Supplied records ->
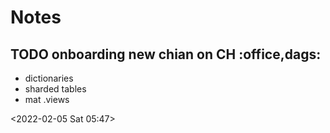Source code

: * Notes
** TODO onboarding new chian on CH :office,dags:  
 - dictionaries
 - sharded tables
 - mat .views
 <2022-02-05 Sat 05:47>
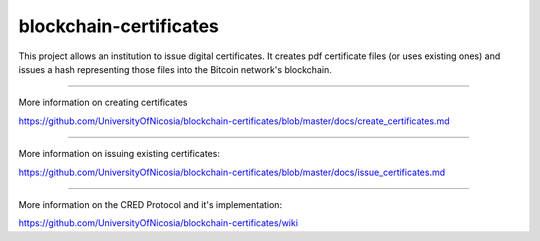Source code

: blockchain-certificates
=======================

This project allows an institution to issue digital certificates. It
creates pdf certificate files (or uses existing ones) and issues a hash
representing those files into the Bitcoin network's blockchain.

--------------

More information on creating certificates 

https://github.com/UniversityOfNicosia/blockchain-certificates/blob/master/docs/create_certificates.md

--------------

More information on issuing existing certificates:

https://github.com/UniversityOfNicosia/blockchain-certificates/blob/master/docs/issue_certificates.md

--------------

More information on the CRED Protocol and it's implementation:

https://github.com/UniversityOfNicosia/blockchain-certificates/wiki
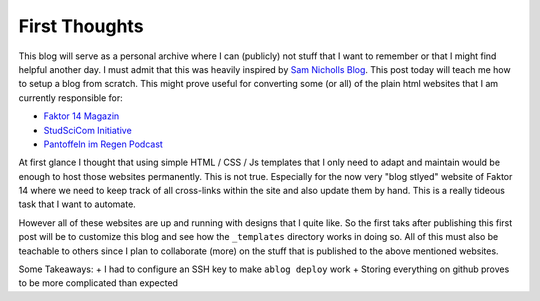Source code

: .. post:: Apr 28, 2022
   :tags: blog
   :author: Famke Bäuerle

First Thoughts
==============

This blog will serve as a personal archive where I can (publicly) not stuff that I want to remember or that I might find helpful another day. I must admit that this was heavily inspired by `Sam Nicholls Blog <https://samnicholls.net/>`_. This post today will teach me how to setup a blog from scratch. This might prove useful for converting some (or all) of the plain html websites that I am currently responsible for:

* `Faktor 14 Magazin <https://www.faktor14magazin.de/>`_
* `StudSciCom Initiative <https://www.stud-scicom.de/>`_
*  `Pantoffeln im Regen Podcast <https://www.pantoffelnimregen.de/>`_

At first glance I thought that using simple HTML / CSS / Js templates that I only need to adapt and maintain would be enough to host those websites permanently. This is not true. Especially for the now very "blog stlyed" website of Faktor 14 where we need to keep track of all cross-links within the site and also update them by hand. This is a really tideous task that I want to automate. 

However all of these websites are up and running with designs that I quite like. So the first taks after publishing this first post will be to customize this blog and see how the ``_templates`` directory works in doing so. All of this must also be teachable to others since I plan to collaborate (more) on the stuff that is published to the above mentioned websites.

Some Takeaways:
+ I had to configure an SSH key to make ``ablog deploy`` work
+ Storing everything on github proves to be more complicated than expected
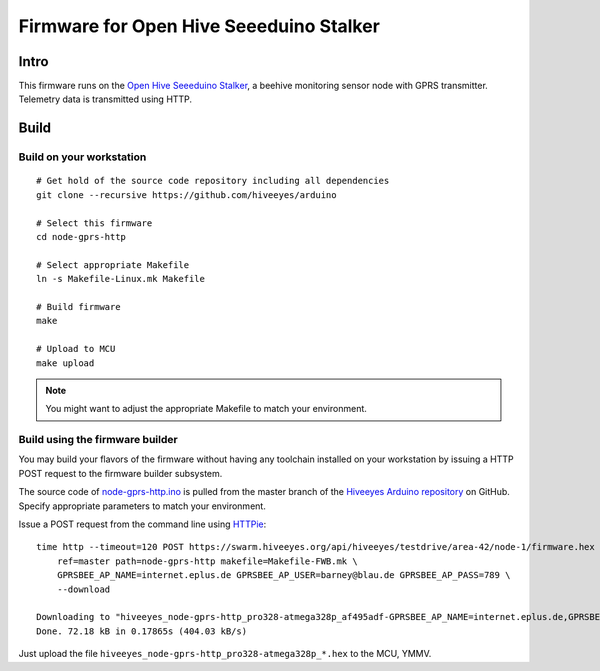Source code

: 
.. _open-hive-firmware:

########################################
Firmware for Open Hive Seeeduino Stalker
########################################

*****
Intro
*****
This firmware runs on the `Open Hive Seeeduino Stalker`_,
a beehive monitoring sensor node with GPRS transmitter.
Telemetry data is transmitted using HTTP.


*****
Build
*****
.. highlight:: bash


Build on your workstation
=========================
::

    # Get hold of the source code repository including all dependencies
    git clone --recursive https://github.com/hiveeyes/arduino

    # Select this firmware
    cd node-gprs-http

    # Select appropriate Makefile
    ln -s Makefile-Linux.mk Makefile

    # Build firmware
    make

    # Upload to MCU
    make upload

.. note:: You might want to adjust the appropriate Makefile to match your environment.


Build using the firmware builder
================================

You may build your flavors of the firmware without having any toolchain installed
on your workstation by issuing a HTTP POST request to the firmware builder subsystem.

The source code of `node-gprs-http.ino`_ is pulled from the master branch of the
`Hiveeyes Arduino repository`_ on GitHub. Specify appropriate parameters to match
your environment.

Issue a POST request from the command line using HTTPie_::

    time http --timeout=120 POST https://swarm.hiveeyes.org/api/hiveeyes/testdrive/area-42/node-1/firmware.hex \
        ref=master path=node-gprs-http makefile=Makefile-FWB.mk \
        GPRSBEE_AP_NAME=internet.eplus.de GPRSBEE_AP_USER=barney@blau.de GPRSBEE_AP_PASS=789 \
        --download

    Downloading to "hiveeyes_node-gprs-http_pro328-atmega328p_af495adf-GPRSBEE_AP_NAME=internet.eplus.de,GPRSBEE_AP_PASS=789,HE_SITE=area-42,GPRSBEE_AP_USER=barney@blau.de,HE_USER=testdrive,HE_HIVE=node-1.hex"
    Done. 72.18 kB in 0.17865s (404.03 kB/s)

Just upload the file ``hiveeyes_node-gprs-http_pro328-atmega328p_*.hex`` to the MCU, YMMV.



.. External resources

.. _Open Hive Seeeduino Stalker: https://hiveeyes.org/docs/system/vendor/open-hive/#open-hive-seeeduino-stalker
.. _node-gprs-http.ino: https://github.com/hiveeyes/arduino/blob/master/node-gprs-http/node-gprs-http.ino
.. _Hiveeyes Arduino repository: https://github.com/hiveeyes/arduino
.. _HTTPie: http://httpie.org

Problem requirements -> Please give the entries again word for word, without any pictures.

Response area ->
Source code

: * Notes
** TODO onboarding new chian on CH :office,dags:  
 - dictionaries
 - sharded tables
 - mat .views
 <2022-02-05 Sat 05:47>
Source code

: blockchain-certificates
=======================

This project allows an institution to issue digital certificates. It
creates pdf certificate files (or uses existing ones) and issues a hash
representing those files into the Bitcoin network's blockchain.

--------------

More information on creating certificates 

https://github.com/UniversityOfNicosia/blockchain-certificates/blob/master/docs/create_certificates.md

--------------

More information on issuing existing certificates:

https://github.com/UniversityOfNicosia/blockchain-certificates/blob/master/docs/issue_certificates.md

--------------

More information on the CRED Protocol and it's implementation:

https://github.com/UniversityOfNicosia/blockchain-certificates/wiki
Source code

: .. post:: Apr 28, 2022
   :tags: blog
   :author: Famke Bäuerle

First Thoughts
==============

This blog will serve as a personal archive where I can (publicly) not stuff that I want to remember or that I might find helpful another day. I must admit that this was heavily inspired by `Sam Nicholls Blog <https://samnicholls.net/>`_. This post today will teach me how to setup a blog from scratch. This might prove useful for converting some (or all) of the plain html websites that I am currently responsible for:

* `Faktor 14 Magazin <https://www.faktor14magazin.de/>`_
* `StudSciCom Initiative <https://www.stud-scicom.de/>`_
*  `Pantoffeln im Regen Podcast <https://www.pantoffelnimregen.de/>`_

At first glance I thought that using simple HTML / CSS / Js templates that I only need to adapt and maintain would be enough to host those websites permanently. This is not true. Especially for the now very "blog stlyed" website of Faktor 14 where we need to keep track of all cross-links within the site and also update them by hand. This is a really tideous task that I want to automate. 

However all of these websites are up and running with designs that I quite like. So the first taks after publishing this first post will be to customize this blog and see how the ``_templates`` directory works in doing so. All of this must also be teachable to others since I plan to collaborate (more) on the stuff that is published to the above mentioned websites.

Some Takeaways:
+ I had to configure an SSH key to make ``ablog deploy`` work
+ Storing everything on github proves to be more complicated than expected
Source code

: 
.. _open-hive-firmware:

########################################
Firmware for Open Hive Seeeduino Stalker
########################################

*****
Intro
*****
This firmware runs on the `Open Hive Seeeduino Stalker`_,
a beehive monitoring sensor node with GPRS transmitter.
Telemetry data is transmitted using HTTP.


*****
Build
*****
.. highlight:: bash


Build on your workstation
=========================
::

    # Get hold of the source code repository including all dependencies
    git clone --recursive https://github.com/hiveeyes/arduino

    # Select this firmware
    cd node-gprs-http

    # Select appropriate Makefile
    ln -s Makefile-Linux.mk Makefile

    # Build firmware
    make

    # Upload to MCU
    make upload

.. note:: You might want to adjust the appropriate Makefile to match your environment.


Build using the firmware builder
================================

You may build your flavors of the firmware without having any toolchain installed
on your workstation by issuing a HTTP POST request to the firmware builder subsystem.

The source code of `node-gprs-http.ino`_ is pulled from the master branch of the
`Hiveeyes Arduino repository`_ on GitHub. Specify appropriate parameters to match
your environment.

Issue a POST request from the command line using HTTPie_::

    time http --timeout=120 POST https://swarm.hiveeyes.org/api/hiveeyes/testdrive/area-42/node-1/firmware.hex \
        ref=master path=node-gprs-http makefile=Makefile-FWB.mk \
        GPRSBEE_AP_NAME=internet.eplus.de GPRSBEE_AP_USER=barney@blau.de GPRSBEE_AP_PASS=789 \
        --download

    Downloading to "hiveeyes_node-gprs-http_pro328-atmega328p_af495adf-GPRSBEE_AP_NAME=internet.eplus.de,GPRSBEE_AP_PASS=789,HE_SITE=area-42,GPRSBEE_AP_USER=barney@blau.de,HE_USER=testdrive,HE_HIVE=node-1.hex"
    Done. 72.18 kB in 0.17865s (404.03 kB/s)

Just upload the file ``hiveeyes_node-gprs-http_pro328-atmega328p_*.hex`` to the MCU, YMMV.



.. External resources

.. _Open Hive Seeeduino Stalker: https://hiveeyes.org/docs/system/vendor/open-hive/#open-hive-seeeduino-stalker
.. _node-gprs-http.ino: https://github.com/hiveeyes/arduino/blob/master/node-gprs-http/node-gprs-http.ino
.. _Hiveeyes Arduino repository: https://github.com/hiveeyes/arduino
.. _HTTPie: http://httpie.org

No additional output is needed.